**DATA SEGMENT**
********
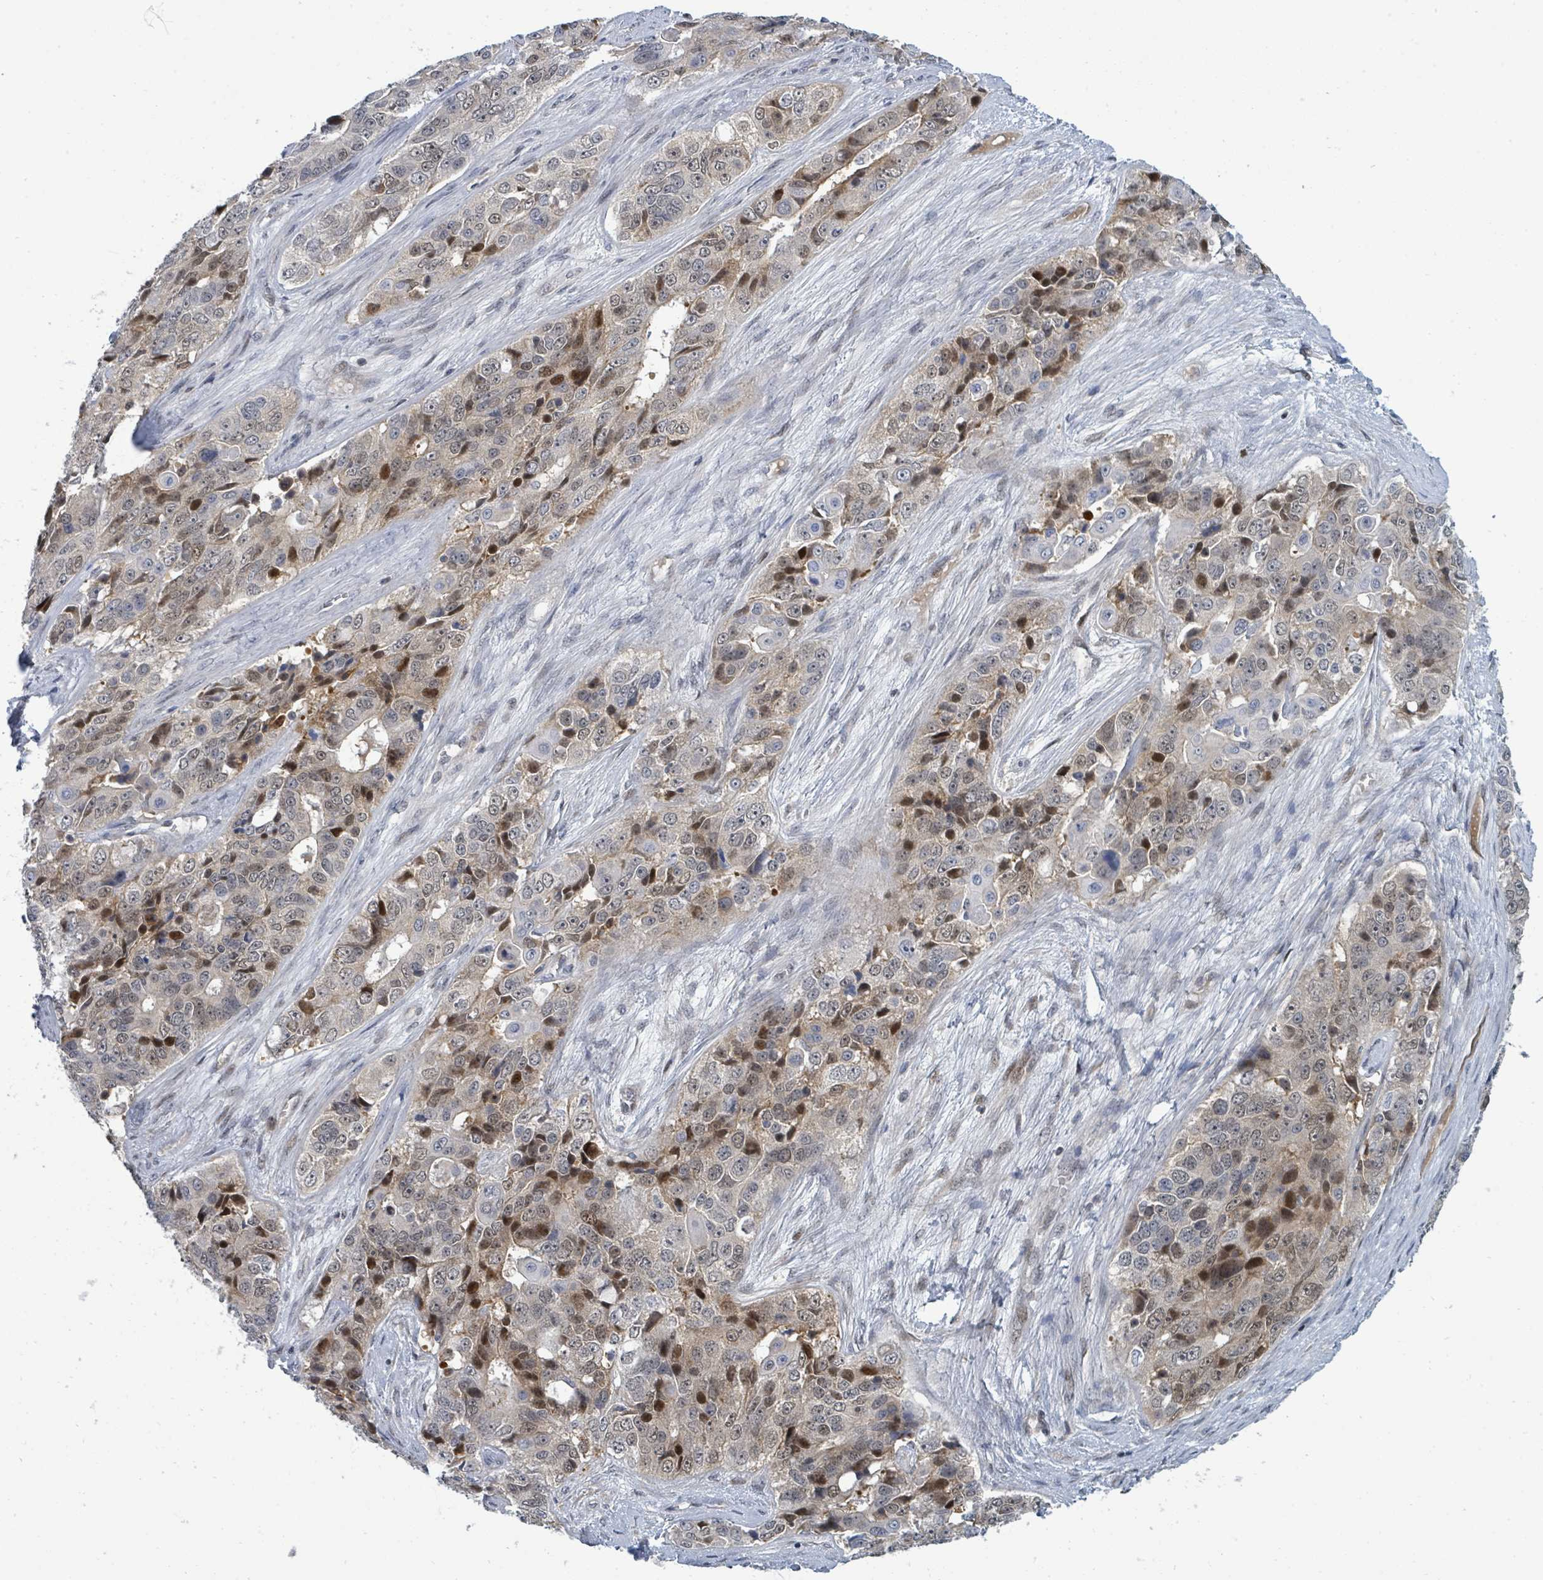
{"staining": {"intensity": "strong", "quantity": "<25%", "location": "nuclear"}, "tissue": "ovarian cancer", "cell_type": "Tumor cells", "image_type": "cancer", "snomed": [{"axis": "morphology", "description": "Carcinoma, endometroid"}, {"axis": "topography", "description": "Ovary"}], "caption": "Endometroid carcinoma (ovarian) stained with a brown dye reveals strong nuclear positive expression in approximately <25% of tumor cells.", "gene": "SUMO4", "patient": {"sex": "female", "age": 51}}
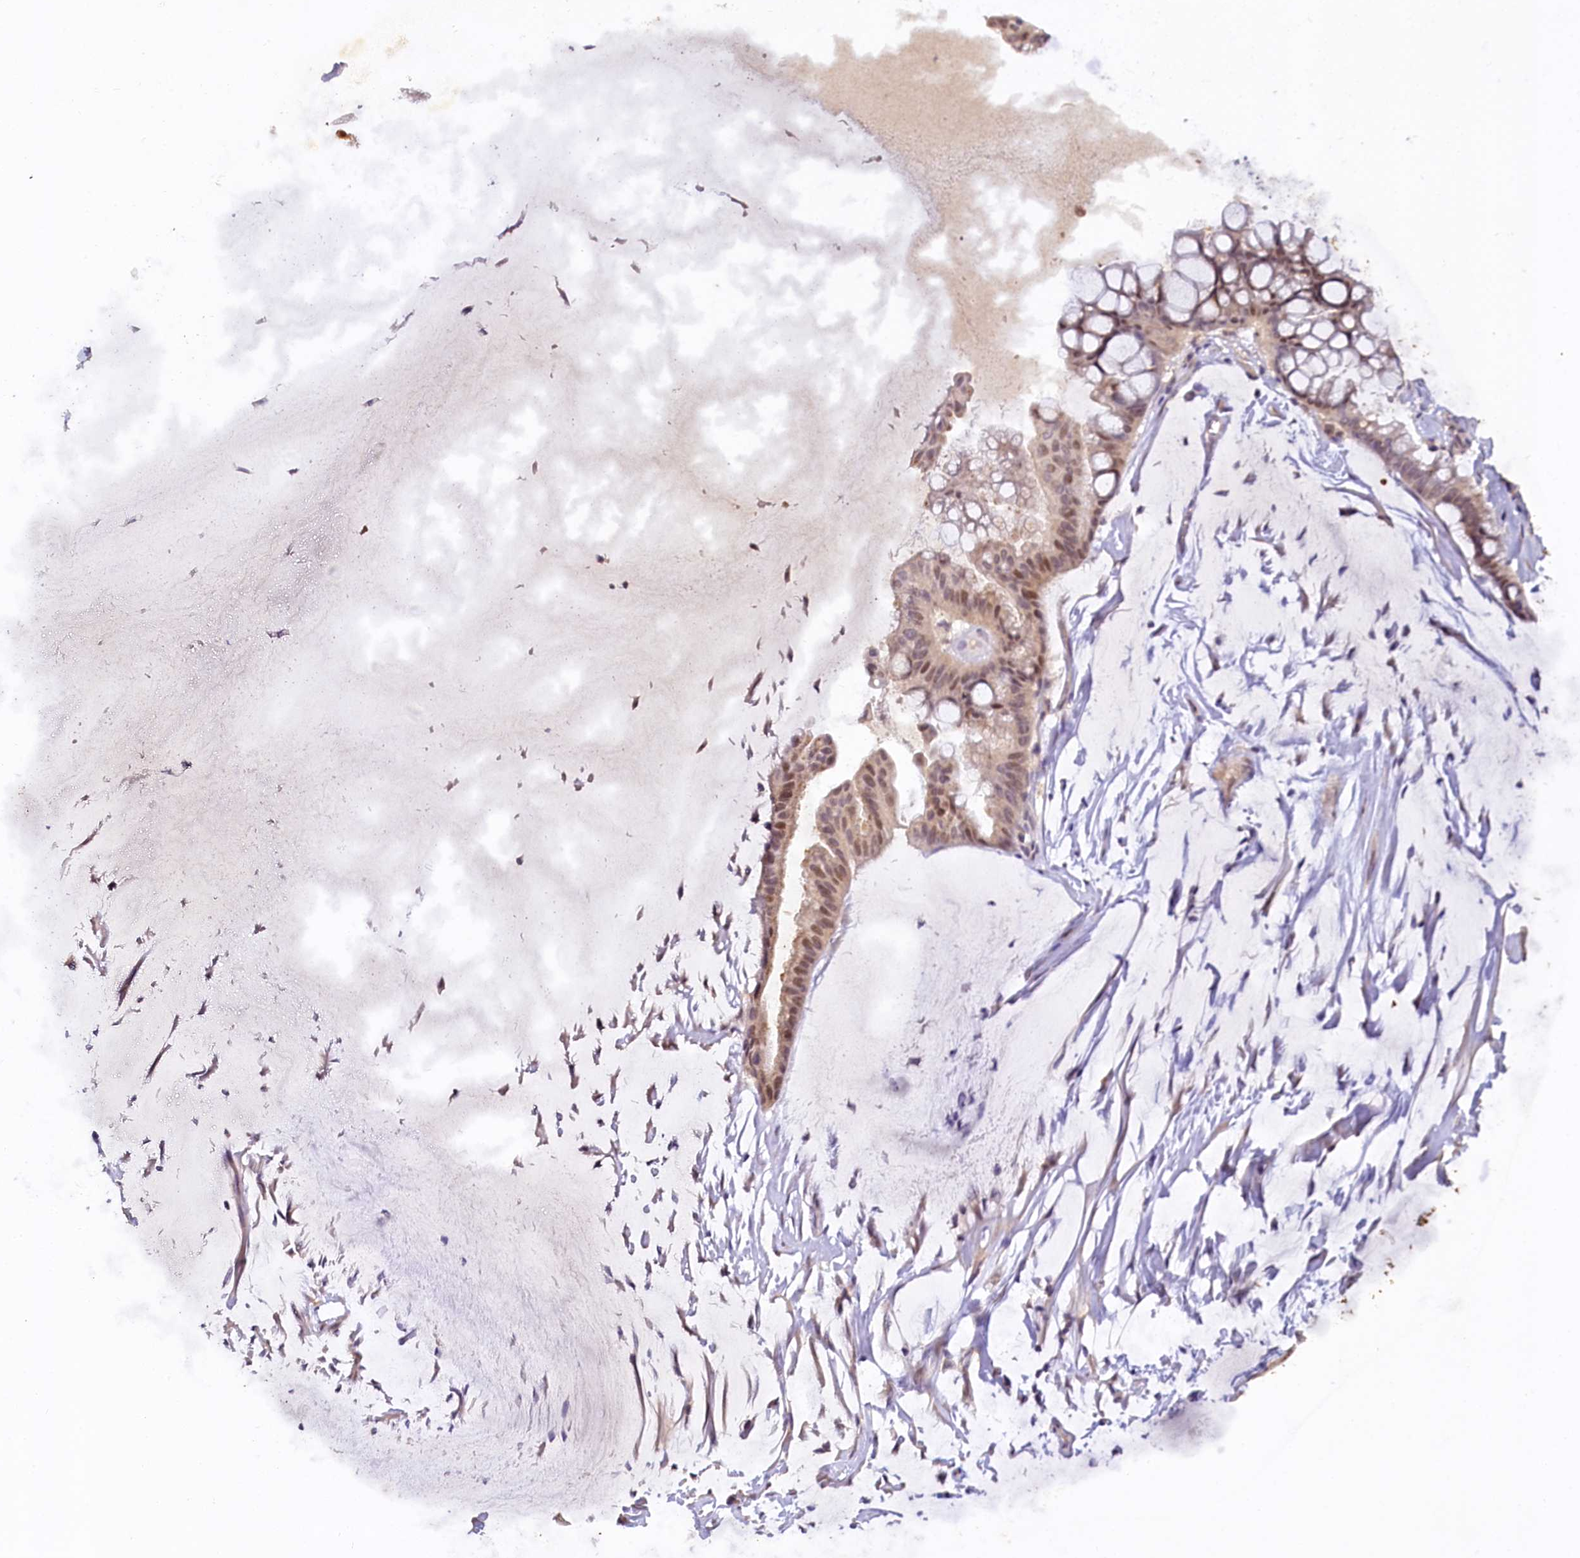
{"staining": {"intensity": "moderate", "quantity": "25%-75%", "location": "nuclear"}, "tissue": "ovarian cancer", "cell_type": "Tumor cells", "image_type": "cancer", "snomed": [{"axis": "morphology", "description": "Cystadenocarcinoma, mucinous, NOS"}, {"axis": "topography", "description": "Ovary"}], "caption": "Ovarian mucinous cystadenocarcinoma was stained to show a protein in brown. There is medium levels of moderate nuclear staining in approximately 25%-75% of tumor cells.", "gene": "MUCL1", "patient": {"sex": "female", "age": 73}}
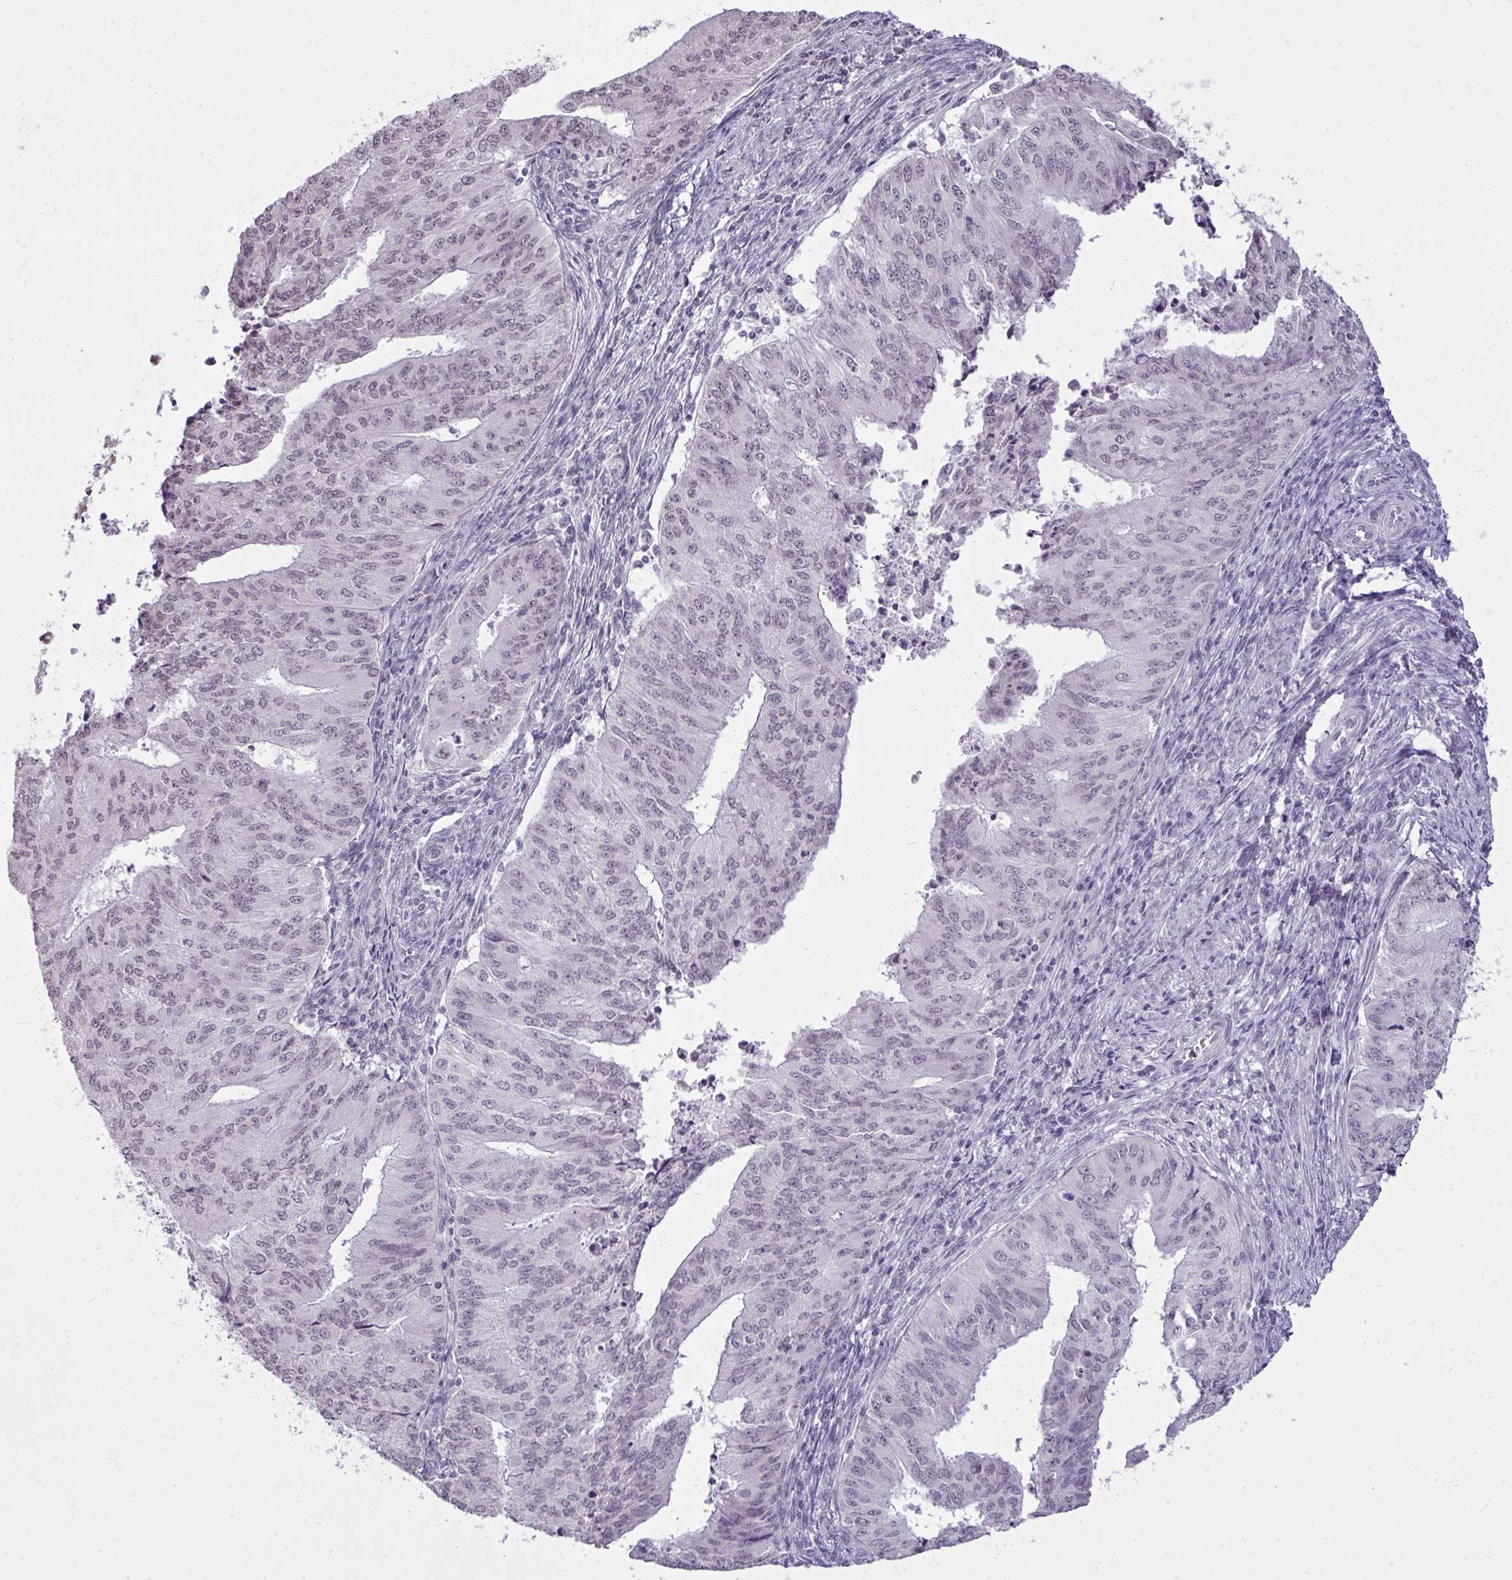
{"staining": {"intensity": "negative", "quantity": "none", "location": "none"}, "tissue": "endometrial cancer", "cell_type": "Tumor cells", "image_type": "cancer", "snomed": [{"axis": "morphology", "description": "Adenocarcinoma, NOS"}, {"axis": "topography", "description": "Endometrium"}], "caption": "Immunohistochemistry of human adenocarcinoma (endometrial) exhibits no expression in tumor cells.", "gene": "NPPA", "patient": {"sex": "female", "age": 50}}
********
**TASK BRIEF**
Return every line above where "expression" appears.

**TASK RESULT**
{"staining": {"intensity": "strong", "quantity": "<25%", "location": "nuclear"}, "tissue": "ovarian cancer", "cell_type": "Tumor cells", "image_type": "cancer", "snomed": [{"axis": "morphology", "description": "Carcinoma, endometroid"}, {"axis": "topography", "description": "Ovary"}], "caption": "Endometroid carcinoma (ovarian) stained with a brown dye reveals strong nuclear positive expression in approximately <25% of tumor cells.", "gene": "SUMO4", "patient": {"sex": "female", "age": 51}}
{"staining": {"intensity": "negative", "quantity": "none", "location": "none"}, "tissue": "endometrial cancer", "cell_type": "Tumor cells", "image_type": "cancer", "snomed": [{"axis": "morphology", "description": "Adenocarcinoma, NOS"}, {"axis": "topography", "description": "Endometrium"}], "caption": "Immunohistochemistry of human adenocarcinoma (endometrial) exhibits no expression in tumor cells.", "gene": "NPPA", "patient": {"sex": "female", "age": 50}}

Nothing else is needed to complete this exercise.